Both the formula y(t) and formula z(t) describes growth rate by 5% per year.

But it’s obvious that z(t) ≠ y(t)

What is the difference between y(t) = 1000*e^(0.05t) and z(t) = 1000*1.05^t when both describes a growth rate of 5% per year?

What does z(t) describe and what does y(t) describe, and what’s the difference between what each formula describe?

 

[kuruman]

What is the difference between y(t) = 1000*e^(0.05t) and z(t) = 1000*1.05^t when both describes a growth rate of 5% per year?

The difference is that y(t) is the exact description and z(t) is an approximation.

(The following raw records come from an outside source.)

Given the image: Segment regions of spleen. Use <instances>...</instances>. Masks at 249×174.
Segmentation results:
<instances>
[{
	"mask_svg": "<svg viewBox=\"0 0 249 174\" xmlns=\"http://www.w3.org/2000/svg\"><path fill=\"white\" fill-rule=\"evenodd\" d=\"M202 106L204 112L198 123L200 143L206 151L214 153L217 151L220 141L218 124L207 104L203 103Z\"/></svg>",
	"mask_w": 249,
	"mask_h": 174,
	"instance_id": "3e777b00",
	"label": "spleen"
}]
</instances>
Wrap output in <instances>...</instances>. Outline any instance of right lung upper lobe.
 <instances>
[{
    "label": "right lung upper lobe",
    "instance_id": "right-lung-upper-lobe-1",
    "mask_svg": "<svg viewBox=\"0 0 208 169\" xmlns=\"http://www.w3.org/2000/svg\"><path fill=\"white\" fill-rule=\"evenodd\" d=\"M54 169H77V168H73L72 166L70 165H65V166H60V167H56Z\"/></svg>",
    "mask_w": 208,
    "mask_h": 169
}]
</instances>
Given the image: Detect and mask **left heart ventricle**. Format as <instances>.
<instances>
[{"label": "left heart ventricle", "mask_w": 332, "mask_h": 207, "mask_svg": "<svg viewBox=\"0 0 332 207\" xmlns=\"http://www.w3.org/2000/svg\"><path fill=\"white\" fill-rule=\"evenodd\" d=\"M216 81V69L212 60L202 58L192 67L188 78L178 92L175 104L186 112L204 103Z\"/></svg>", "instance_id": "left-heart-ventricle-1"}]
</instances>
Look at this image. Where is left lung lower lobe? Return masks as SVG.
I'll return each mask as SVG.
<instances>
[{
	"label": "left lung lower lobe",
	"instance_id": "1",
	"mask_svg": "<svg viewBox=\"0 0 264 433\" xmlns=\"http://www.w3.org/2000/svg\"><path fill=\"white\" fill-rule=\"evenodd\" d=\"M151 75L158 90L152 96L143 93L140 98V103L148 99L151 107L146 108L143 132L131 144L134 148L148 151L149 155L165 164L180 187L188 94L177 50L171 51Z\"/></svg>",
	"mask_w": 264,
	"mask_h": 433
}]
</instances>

If you write $y(t)=y_0e^{\lambda~t}$ and do a series expansion for the exponential, you get $y(t)=y_0 (1 +\lambda t+\lambda t^2/2+\lambda t^3/6 +...)=y_0 \sum_{k=0} ^{\infty} (\lambda t)^k/k!$
Here $y_0=1000$ and $\lambda = 0.05$. Your expression for z(t) tosses out all terms higher than first order, therefore it is approximately correct and not equal to y(t).

 

[Karagoz]

To clarify my question:
When calculating what the value of the money C will be after x years, when having an interest rate at n, we use the formula:

f(x) = C*(1+n)^x

E.g. z(t) = 1000*(1+0.05)^t = 1000*1.05^t

But why don't we use the other formula: g(x) = C*e^(0.05n)?

What would it mean if we used g(x) instead of f(x) when calculating how the value C in a bank account will after x years with an interest rate n?

 

[kuruman]

What would it mean if we used g(x) instead of f(x) when calculating how the value C in a bank account will after x years with an interest rate n?

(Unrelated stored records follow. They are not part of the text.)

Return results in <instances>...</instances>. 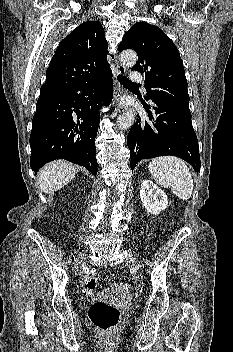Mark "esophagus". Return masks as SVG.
I'll return each instance as SVG.
<instances>
[{
  "label": "esophagus",
  "mask_w": 233,
  "mask_h": 352,
  "mask_svg": "<svg viewBox=\"0 0 233 352\" xmlns=\"http://www.w3.org/2000/svg\"><path fill=\"white\" fill-rule=\"evenodd\" d=\"M117 71L119 74H126V72H127L126 67H124L120 63H117ZM118 110H119V112H125V111L129 110V108L127 106L120 104L118 107Z\"/></svg>",
  "instance_id": "esophagus-1"
}]
</instances>
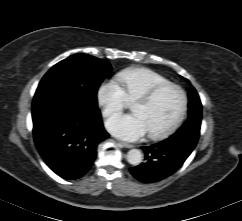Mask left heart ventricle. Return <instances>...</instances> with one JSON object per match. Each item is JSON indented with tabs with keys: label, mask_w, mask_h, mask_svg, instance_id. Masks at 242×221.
I'll list each match as a JSON object with an SVG mask.
<instances>
[{
	"label": "left heart ventricle",
	"mask_w": 242,
	"mask_h": 221,
	"mask_svg": "<svg viewBox=\"0 0 242 221\" xmlns=\"http://www.w3.org/2000/svg\"><path fill=\"white\" fill-rule=\"evenodd\" d=\"M181 106V96L175 89H167L150 104L134 103L132 111L139 115L148 133L166 128L177 116Z\"/></svg>",
	"instance_id": "1"
}]
</instances>
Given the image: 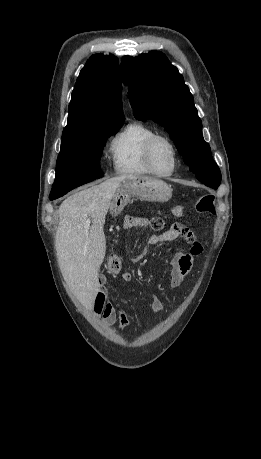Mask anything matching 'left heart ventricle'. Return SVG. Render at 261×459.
Listing matches in <instances>:
<instances>
[{"label":"left heart ventricle","instance_id":"1","mask_svg":"<svg viewBox=\"0 0 261 459\" xmlns=\"http://www.w3.org/2000/svg\"><path fill=\"white\" fill-rule=\"evenodd\" d=\"M153 164L155 169L160 173H168L174 165V157L169 145L159 141L153 151Z\"/></svg>","mask_w":261,"mask_h":459}]
</instances>
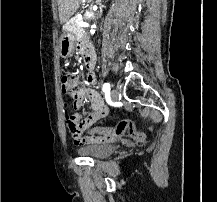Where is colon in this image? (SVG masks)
<instances>
[{
    "instance_id": "colon-1",
    "label": "colon",
    "mask_w": 217,
    "mask_h": 202,
    "mask_svg": "<svg viewBox=\"0 0 217 202\" xmlns=\"http://www.w3.org/2000/svg\"><path fill=\"white\" fill-rule=\"evenodd\" d=\"M76 79H78L76 74L67 73L61 80L62 92L72 95L75 101L77 93L74 92L73 82H76ZM66 126L68 131H76L74 128L77 125L73 115L66 117ZM149 130L152 132L154 129L151 127ZM92 132H115L116 135H130L134 140H145L147 138L145 135H142V131H137L134 128L130 119H122L117 127H91V129H87L85 136L88 138Z\"/></svg>"
}]
</instances>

The plot below shows the difference 1000*e^0.05*t - 1000*1.05^t for 0 < t < 50 years. At the end of 50 years, you will be able to withdraw $12182.49 according to the exponential calculation and $11467.40 according to the approximation, a shortfall of $715.09.

But why don't we use the other formula: g(x) = C*e^(0.05n)?

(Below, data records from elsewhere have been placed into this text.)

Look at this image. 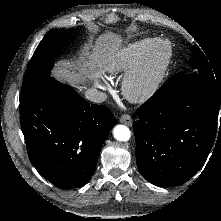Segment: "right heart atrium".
<instances>
[{"label":"right heart atrium","instance_id":"obj_1","mask_svg":"<svg viewBox=\"0 0 221 221\" xmlns=\"http://www.w3.org/2000/svg\"><path fill=\"white\" fill-rule=\"evenodd\" d=\"M97 86L100 88H105V85L102 82H97Z\"/></svg>","mask_w":221,"mask_h":221}]
</instances>
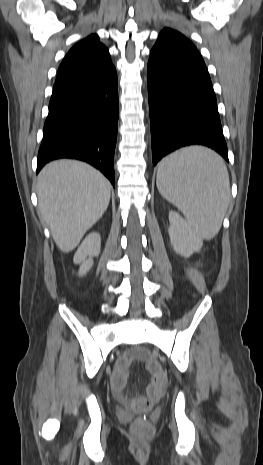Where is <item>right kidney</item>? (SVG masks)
Segmentation results:
<instances>
[{"label": "right kidney", "mask_w": 263, "mask_h": 465, "mask_svg": "<svg viewBox=\"0 0 263 465\" xmlns=\"http://www.w3.org/2000/svg\"><path fill=\"white\" fill-rule=\"evenodd\" d=\"M101 238L96 232L90 233L78 247L73 261L80 264L79 275H85L93 266V257L100 253Z\"/></svg>", "instance_id": "1"}]
</instances>
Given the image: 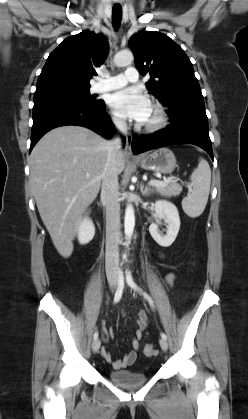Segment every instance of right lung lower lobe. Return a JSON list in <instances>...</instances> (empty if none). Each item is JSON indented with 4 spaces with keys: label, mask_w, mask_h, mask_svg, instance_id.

It's not that "we" don't use the exponential formula, it's that the banks don't use it. Any guesses why? If you choose a bank that compounds interest more often than yearly, your interest will be reinvested sooner so the bank keeps less of your money.

 

[Karagoz]

So the formula f(x) means yearly interest of n is compounded once a year.

But if banks did use g(x), that would mean the yearly interest of n is compounded far more frequently?

 

[kuruman]

But if banks did use g(x), that would mean the yearlt interest of n was compounded every second?

Or millisecond, or microsecond, or ...

Edit: Some banks compound interest quarterly, some monthly and some daily.